:: What you are asked to do ::
Copy the passage on the film I, Tonya between "Allison Janney will" and "intervene, drive away.", inclusive, replacing "brawl" with "fight".

Allison Janney will rightfully receive an Oscar for playing LaVona Harding, Tonya’s foul-mouthed mother who believes the abuse she administered gave Harding the strength to become a world renowned figure skater. Raw and affronting, the scenes of domestic abuse towards Harding by LaVona and Harding’s husband Jeff Gillooly (played menacingly by Sebastian Stan) are seemingly over-exaggerated due to the sheer barbarism and stinging, expletive laden insults. Just as painful are the moments when Harding embraces her mother after a bloody knife brawl or locks lips with her husband as the police, who were called to intervene, drive away.

This brings us to the controversy surrounding the film I, Tonya itself: Are we supposed to feel sorry for Harding and share in her rage? Yes and no. While I’m sure Nancy Kerrigan is somewhere befuddled at the film’s success, no moment suggests Kerrigan had it coming or that Harding’s association with the incident is blameless. Conversely, the film shows how Harding herself was not privy to the plans of maiming Kerrigan. It was performed by an assailant hired by her husband and husband’s friend. Harding was kept in the dark; she was under the impression that a faux death threat was to be sent to Kerrigan, the same way she frequently received them. Far from commendable, Harding’s punishment is in response to a crime she did not orchestrate. Harding pled guilty to conspiring to hinder prosecution of the attackers, served three years probation, performed 500 hours of community service, paid a $160,000 fine, and was barred from competing in professional skating competitions forever.

:: Supplied data ::
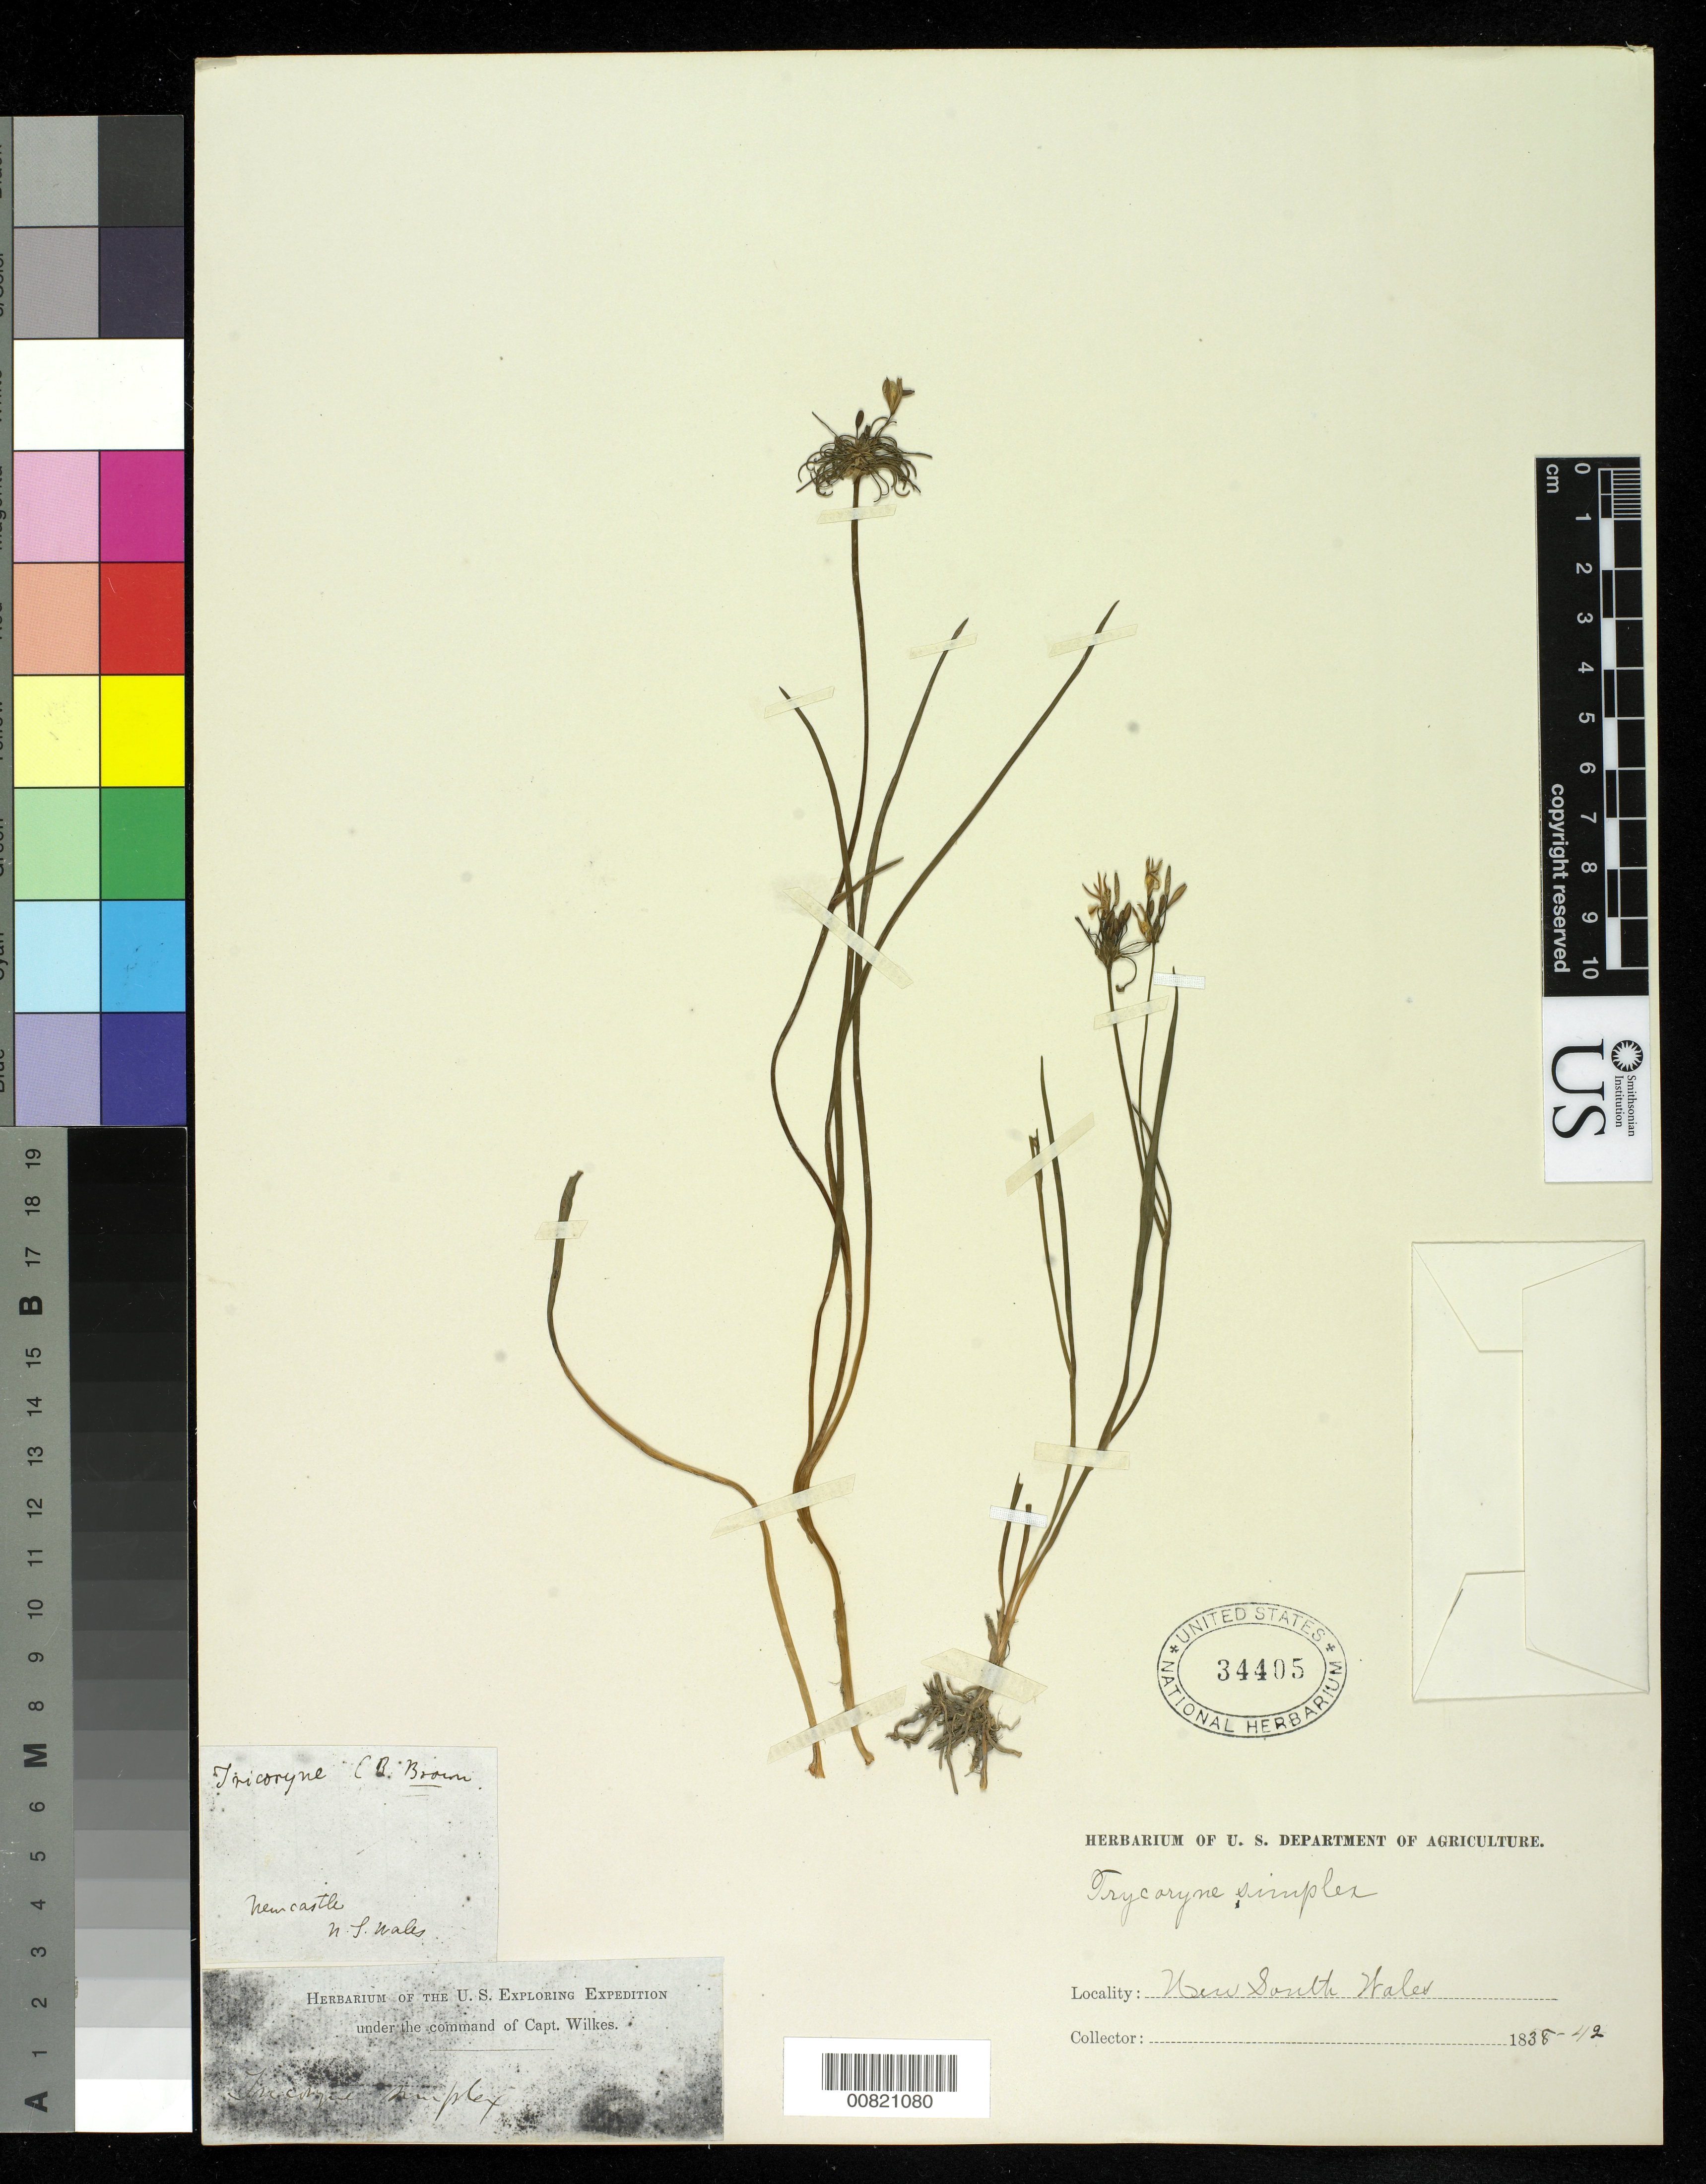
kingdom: Plantae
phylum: Tracheophyta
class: Liliopsida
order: Asparagales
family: Asphodelaceae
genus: Tricoryne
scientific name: Tricoryne simplex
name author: R. Br.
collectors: Wilkes Explor. Exped.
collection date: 1838/1842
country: Australia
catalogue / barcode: US 34405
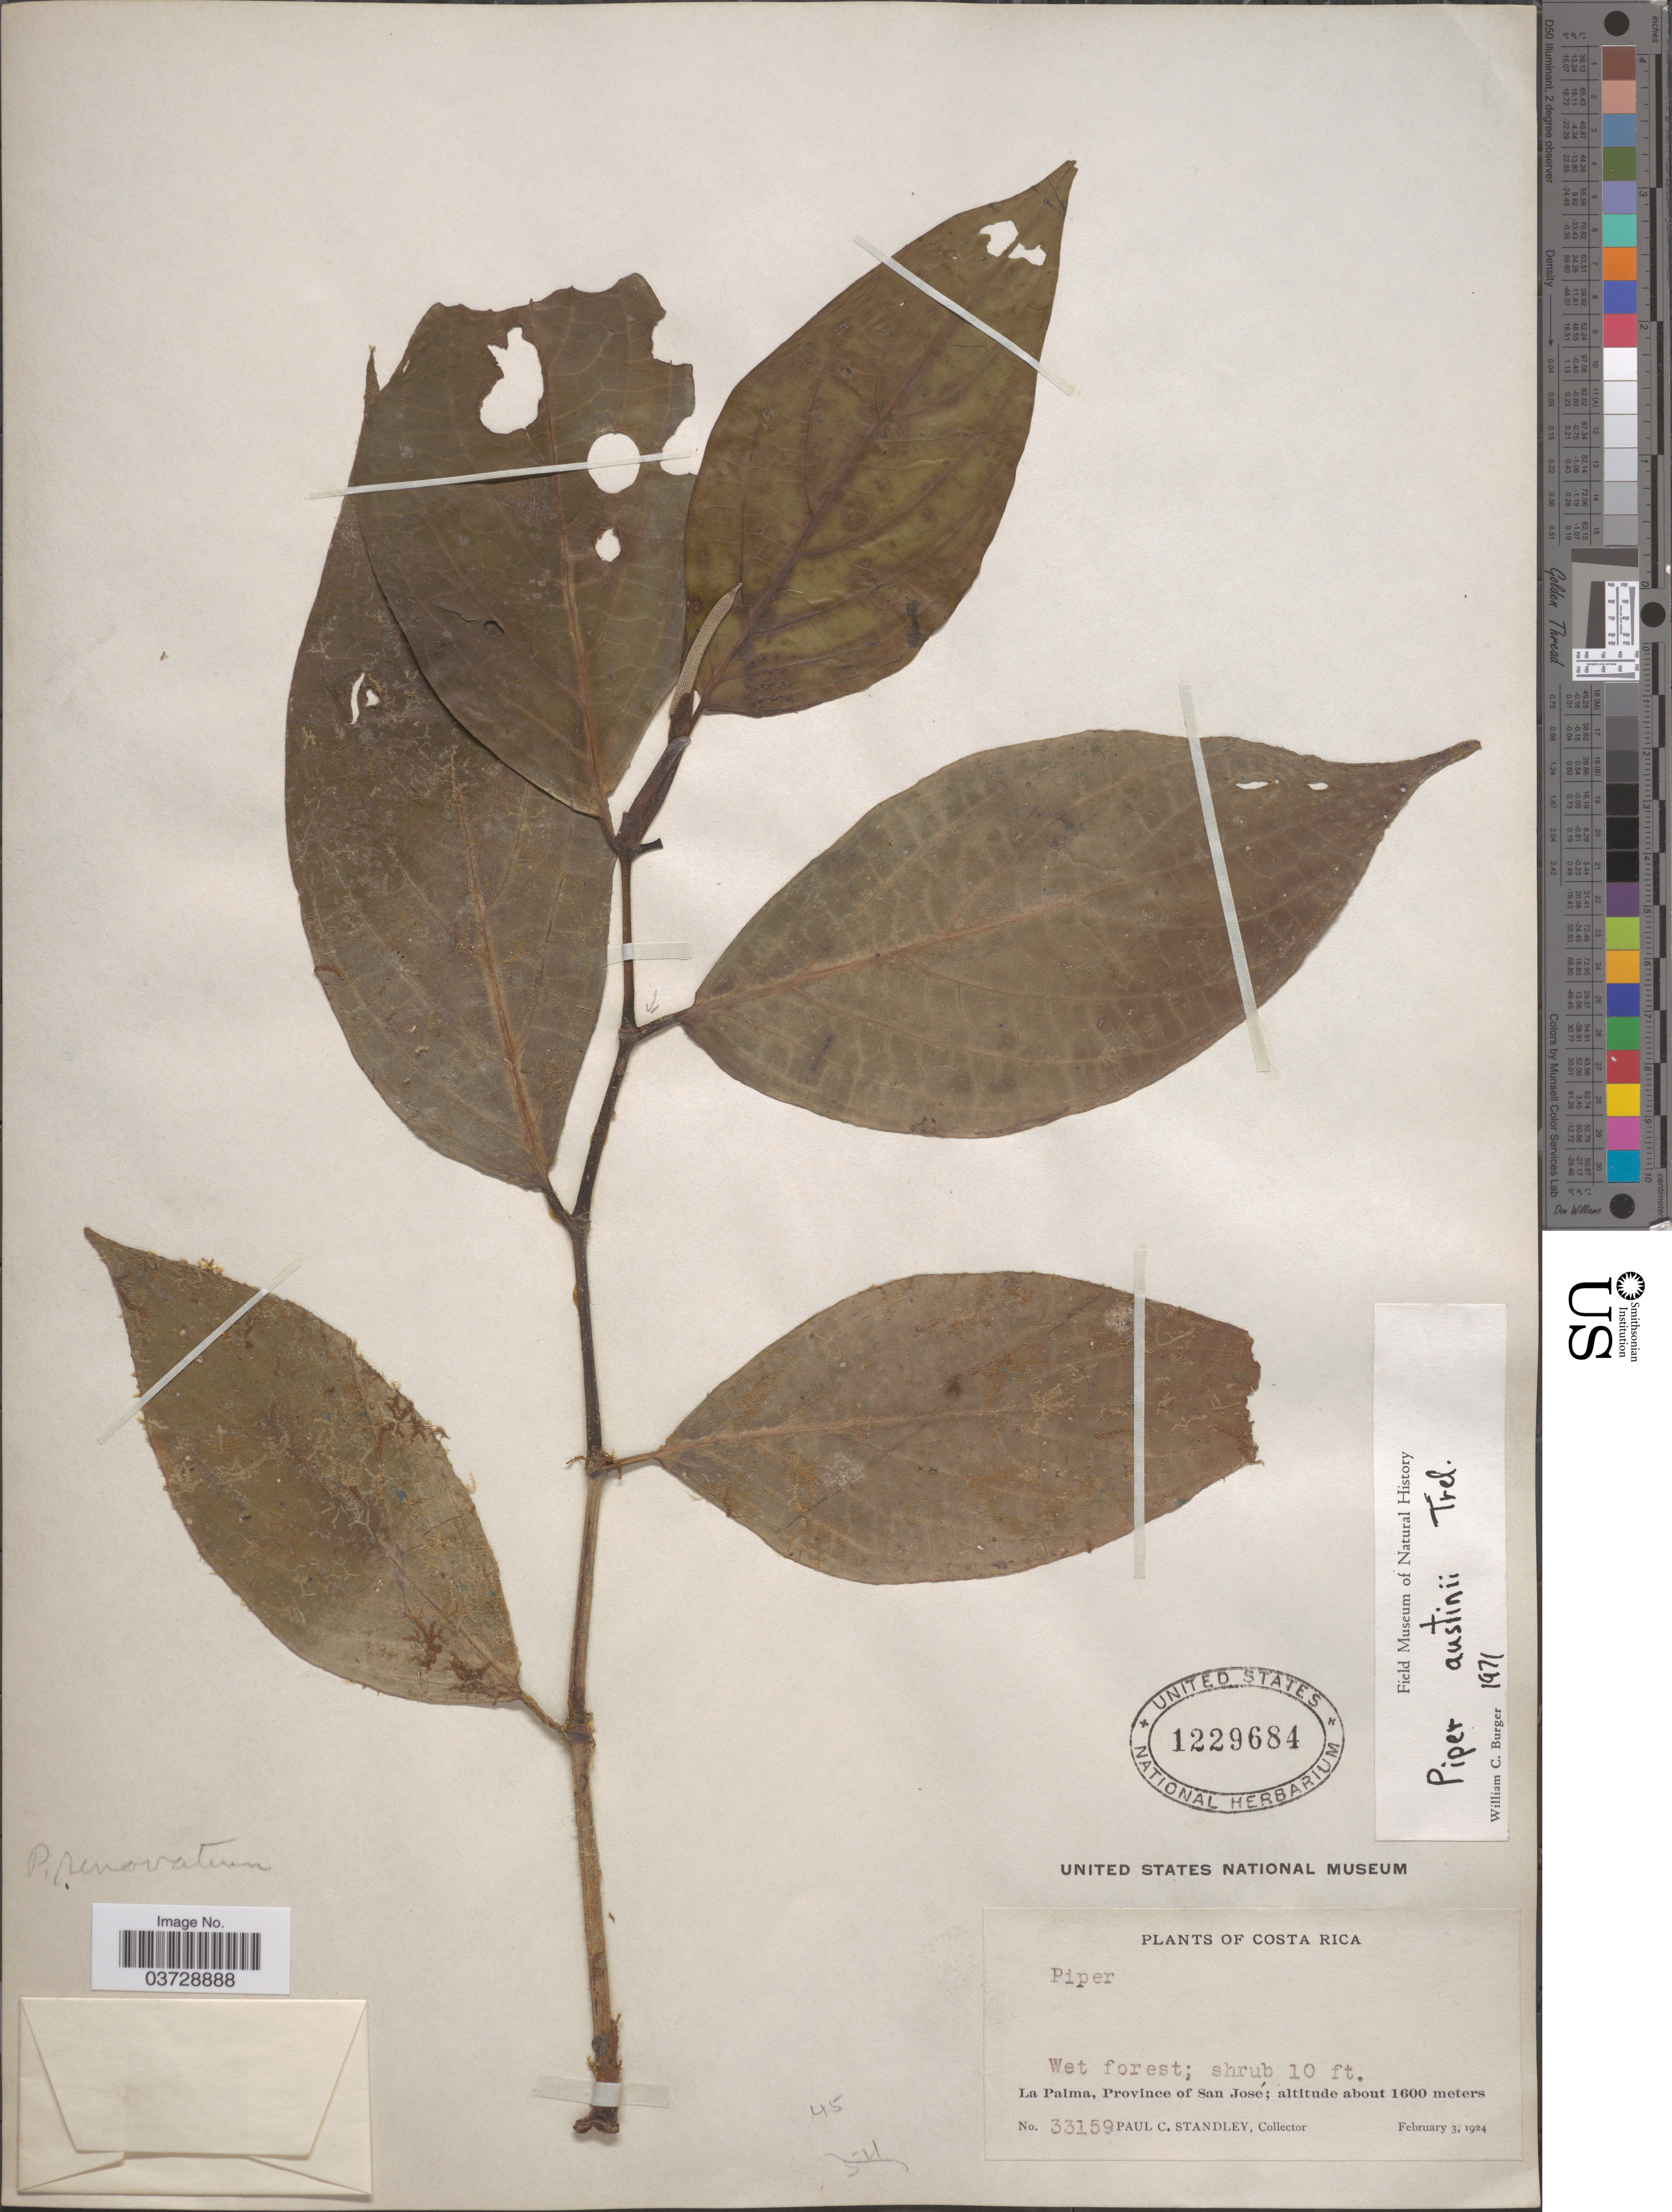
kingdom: Plantae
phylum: Tracheophyta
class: Magnoliopsida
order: Piperales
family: Piperaceae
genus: Piper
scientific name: Piper austini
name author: Trel.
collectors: P. C. Standley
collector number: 33159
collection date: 1924-02-03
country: Costa Rica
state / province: San José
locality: La Palma.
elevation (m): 1600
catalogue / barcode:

:: Output of the exercise ::
Allison Janney will rightfully receive an Oscar for playing LaVona Harding, Tonya’s foul-mouthed mother who believes the abuse she administered gave Harding the strength to become a world renowned figure skater. Raw and affronting, the scenes of domestic abuse towards Harding by LaVona and Harding’s husband Jeff Gillooly (played menacingly by Sebastian Stan) are seemingly over-exaggerated due to the sheer barbarism and stinging, expletive laden insults. Just as painful are the moments when Harding embraces her mother after a bloody knife fight or locks lips with her husband as the police, who were called to intervene, drive away.